— DATASET EXTRACT —

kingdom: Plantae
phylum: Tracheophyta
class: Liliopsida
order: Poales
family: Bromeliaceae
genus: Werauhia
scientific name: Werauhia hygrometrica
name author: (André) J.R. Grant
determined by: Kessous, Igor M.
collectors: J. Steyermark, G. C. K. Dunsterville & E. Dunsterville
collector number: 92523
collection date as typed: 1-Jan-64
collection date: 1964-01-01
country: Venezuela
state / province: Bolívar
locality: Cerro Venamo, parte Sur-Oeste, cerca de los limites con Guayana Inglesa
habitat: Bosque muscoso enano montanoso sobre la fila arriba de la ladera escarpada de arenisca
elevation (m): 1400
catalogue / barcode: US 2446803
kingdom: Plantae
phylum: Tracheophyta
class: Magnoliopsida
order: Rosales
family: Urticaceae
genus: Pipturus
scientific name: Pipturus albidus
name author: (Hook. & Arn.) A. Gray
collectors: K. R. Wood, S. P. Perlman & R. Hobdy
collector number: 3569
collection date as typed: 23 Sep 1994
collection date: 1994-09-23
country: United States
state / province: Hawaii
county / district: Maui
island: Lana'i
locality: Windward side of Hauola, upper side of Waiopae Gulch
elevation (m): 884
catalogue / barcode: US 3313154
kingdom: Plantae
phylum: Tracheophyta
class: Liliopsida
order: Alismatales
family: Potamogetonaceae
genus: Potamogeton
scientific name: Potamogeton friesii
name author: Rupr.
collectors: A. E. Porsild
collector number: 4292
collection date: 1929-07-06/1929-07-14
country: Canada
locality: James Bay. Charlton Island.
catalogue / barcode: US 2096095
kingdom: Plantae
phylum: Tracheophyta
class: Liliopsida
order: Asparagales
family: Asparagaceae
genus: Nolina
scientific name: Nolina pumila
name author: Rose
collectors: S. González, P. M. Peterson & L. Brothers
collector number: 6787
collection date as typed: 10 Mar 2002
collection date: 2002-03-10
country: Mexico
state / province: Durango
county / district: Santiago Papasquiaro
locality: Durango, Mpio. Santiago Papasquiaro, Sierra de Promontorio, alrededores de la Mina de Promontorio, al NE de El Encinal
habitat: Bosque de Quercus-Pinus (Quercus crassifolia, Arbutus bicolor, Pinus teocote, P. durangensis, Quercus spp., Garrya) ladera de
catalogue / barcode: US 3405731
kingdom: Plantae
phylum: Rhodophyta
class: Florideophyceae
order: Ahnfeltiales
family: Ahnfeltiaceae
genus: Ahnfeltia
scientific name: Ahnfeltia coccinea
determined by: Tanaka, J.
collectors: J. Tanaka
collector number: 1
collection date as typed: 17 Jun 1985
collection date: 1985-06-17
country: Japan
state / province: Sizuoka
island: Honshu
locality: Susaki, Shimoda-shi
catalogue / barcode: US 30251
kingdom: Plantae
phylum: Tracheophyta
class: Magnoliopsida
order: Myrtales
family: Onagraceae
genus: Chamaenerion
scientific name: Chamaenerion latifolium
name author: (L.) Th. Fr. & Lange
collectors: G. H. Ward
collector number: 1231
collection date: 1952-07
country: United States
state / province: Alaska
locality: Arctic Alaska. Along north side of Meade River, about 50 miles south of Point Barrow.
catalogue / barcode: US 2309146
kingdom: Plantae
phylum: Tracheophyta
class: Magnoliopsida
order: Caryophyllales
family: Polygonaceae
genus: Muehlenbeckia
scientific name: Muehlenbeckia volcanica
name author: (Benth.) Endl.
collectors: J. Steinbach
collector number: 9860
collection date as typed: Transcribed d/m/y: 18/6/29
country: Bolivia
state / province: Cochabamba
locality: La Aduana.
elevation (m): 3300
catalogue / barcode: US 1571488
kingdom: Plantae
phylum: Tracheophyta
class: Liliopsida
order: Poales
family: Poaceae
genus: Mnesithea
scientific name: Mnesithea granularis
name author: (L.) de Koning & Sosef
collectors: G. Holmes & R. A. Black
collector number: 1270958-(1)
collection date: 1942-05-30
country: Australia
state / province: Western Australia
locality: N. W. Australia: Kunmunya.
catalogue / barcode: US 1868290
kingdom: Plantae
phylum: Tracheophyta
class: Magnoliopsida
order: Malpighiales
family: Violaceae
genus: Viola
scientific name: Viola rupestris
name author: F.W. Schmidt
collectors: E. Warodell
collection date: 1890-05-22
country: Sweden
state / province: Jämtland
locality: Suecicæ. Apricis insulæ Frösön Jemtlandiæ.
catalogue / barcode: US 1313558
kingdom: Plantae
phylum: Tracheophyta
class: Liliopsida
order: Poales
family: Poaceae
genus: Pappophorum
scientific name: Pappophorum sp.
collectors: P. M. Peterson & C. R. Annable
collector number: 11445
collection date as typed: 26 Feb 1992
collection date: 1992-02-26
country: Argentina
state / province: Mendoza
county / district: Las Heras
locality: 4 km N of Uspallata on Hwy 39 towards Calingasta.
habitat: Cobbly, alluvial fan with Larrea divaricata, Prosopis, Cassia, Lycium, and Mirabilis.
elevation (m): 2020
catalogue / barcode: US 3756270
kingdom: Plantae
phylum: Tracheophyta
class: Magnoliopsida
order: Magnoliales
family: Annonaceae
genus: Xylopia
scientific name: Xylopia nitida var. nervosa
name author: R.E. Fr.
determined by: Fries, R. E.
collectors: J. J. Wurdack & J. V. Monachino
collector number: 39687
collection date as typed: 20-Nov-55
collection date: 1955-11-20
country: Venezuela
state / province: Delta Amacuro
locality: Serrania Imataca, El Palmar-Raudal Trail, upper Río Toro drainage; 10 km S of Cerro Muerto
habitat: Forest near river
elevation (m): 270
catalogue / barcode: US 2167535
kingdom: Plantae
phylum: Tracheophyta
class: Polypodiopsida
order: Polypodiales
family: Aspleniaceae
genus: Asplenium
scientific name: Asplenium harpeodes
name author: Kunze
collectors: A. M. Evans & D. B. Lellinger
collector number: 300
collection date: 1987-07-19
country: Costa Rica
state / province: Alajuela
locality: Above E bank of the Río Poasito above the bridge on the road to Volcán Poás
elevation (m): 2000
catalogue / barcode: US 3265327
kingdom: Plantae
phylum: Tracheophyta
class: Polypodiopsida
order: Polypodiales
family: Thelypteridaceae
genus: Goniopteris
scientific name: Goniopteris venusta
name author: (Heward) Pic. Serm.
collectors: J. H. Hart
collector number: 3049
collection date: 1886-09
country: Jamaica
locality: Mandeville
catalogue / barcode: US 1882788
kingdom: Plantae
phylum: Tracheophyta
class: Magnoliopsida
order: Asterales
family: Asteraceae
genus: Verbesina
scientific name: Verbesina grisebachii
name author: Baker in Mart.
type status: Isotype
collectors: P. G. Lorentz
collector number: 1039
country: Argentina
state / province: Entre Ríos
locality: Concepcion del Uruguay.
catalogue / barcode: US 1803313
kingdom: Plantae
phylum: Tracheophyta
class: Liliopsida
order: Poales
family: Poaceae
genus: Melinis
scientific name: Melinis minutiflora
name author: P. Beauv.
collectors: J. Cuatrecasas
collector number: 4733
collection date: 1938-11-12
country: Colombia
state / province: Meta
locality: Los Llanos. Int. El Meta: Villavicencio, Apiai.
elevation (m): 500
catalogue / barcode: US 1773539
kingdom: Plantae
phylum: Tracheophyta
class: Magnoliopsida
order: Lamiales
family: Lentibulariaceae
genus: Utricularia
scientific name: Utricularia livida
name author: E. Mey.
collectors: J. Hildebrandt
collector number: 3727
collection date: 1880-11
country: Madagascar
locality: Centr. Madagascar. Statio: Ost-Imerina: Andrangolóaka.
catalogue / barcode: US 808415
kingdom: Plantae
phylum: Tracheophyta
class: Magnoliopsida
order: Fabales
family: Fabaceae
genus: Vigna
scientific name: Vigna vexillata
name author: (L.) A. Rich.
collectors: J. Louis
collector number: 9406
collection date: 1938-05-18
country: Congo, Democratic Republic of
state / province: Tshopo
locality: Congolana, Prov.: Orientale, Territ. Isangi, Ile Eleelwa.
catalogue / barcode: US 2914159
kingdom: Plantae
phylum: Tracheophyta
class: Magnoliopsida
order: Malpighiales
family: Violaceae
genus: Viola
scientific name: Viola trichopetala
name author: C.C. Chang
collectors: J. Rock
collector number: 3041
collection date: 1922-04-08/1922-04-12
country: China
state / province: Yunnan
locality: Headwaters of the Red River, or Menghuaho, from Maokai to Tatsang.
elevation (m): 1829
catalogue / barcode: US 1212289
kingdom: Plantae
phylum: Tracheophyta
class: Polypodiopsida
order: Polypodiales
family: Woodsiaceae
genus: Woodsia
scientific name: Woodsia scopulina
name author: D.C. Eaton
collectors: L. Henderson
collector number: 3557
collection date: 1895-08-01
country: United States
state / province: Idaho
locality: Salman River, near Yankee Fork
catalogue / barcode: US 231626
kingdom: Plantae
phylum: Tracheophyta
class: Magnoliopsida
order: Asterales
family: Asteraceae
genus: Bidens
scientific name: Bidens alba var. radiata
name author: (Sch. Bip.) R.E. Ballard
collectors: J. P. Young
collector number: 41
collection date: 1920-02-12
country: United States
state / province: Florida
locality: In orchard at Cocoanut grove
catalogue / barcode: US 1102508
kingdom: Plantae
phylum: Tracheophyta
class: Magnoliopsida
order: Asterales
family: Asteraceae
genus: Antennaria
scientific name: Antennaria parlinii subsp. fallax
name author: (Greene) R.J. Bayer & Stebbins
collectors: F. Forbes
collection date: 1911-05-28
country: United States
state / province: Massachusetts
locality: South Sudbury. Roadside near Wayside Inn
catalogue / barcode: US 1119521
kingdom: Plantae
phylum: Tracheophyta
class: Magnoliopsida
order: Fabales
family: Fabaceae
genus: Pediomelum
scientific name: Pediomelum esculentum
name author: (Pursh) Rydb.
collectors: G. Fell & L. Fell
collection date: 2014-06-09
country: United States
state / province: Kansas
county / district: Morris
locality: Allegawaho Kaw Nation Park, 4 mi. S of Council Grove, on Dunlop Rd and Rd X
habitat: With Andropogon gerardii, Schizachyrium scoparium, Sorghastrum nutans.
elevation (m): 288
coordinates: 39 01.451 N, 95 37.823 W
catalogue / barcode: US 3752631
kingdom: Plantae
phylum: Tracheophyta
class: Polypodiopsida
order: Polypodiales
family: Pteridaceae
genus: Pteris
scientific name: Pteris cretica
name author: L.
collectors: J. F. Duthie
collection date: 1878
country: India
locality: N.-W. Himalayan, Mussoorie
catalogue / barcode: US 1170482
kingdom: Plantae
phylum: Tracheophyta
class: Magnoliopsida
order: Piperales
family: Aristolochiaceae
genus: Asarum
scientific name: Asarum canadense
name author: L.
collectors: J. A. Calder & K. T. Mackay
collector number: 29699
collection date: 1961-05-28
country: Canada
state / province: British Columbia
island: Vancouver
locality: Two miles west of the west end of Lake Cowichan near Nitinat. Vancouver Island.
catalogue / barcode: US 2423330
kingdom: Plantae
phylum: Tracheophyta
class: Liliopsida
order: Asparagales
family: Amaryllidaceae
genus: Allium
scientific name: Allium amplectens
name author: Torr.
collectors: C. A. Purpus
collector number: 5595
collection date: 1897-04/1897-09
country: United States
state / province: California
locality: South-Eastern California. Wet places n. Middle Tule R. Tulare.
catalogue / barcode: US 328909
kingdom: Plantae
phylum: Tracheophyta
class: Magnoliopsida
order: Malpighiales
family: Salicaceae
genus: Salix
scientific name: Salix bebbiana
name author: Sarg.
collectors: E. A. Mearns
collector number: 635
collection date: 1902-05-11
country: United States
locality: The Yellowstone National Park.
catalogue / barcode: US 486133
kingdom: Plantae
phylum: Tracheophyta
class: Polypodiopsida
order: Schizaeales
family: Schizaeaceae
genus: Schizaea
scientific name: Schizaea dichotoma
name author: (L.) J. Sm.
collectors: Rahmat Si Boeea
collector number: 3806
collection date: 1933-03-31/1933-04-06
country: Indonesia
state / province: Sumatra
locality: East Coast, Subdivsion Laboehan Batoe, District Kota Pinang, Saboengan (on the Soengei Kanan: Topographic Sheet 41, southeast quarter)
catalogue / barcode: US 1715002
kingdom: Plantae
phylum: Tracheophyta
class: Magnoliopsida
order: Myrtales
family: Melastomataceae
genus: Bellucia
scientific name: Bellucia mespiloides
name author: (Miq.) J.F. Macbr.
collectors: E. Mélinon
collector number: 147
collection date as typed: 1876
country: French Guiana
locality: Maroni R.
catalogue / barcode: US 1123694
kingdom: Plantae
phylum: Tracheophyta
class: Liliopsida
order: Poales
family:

— EXERCISE DIRECTIONS —
Locate and copy every line of the records that contains the word "typed".

— TASK OUTPUT —
collection date as typed: 1-Jan-64
collection date as typed: 23 Sep 1994
collection date as typed: 10 Mar 2002
collection date as typed: 17 Jun 1985
collection date as typed: Transcribed d/m/y: 18/6/29
collection date as typed: 26 Feb 1992
collection date as typed: 20-Nov-55
collection date as typed: 1876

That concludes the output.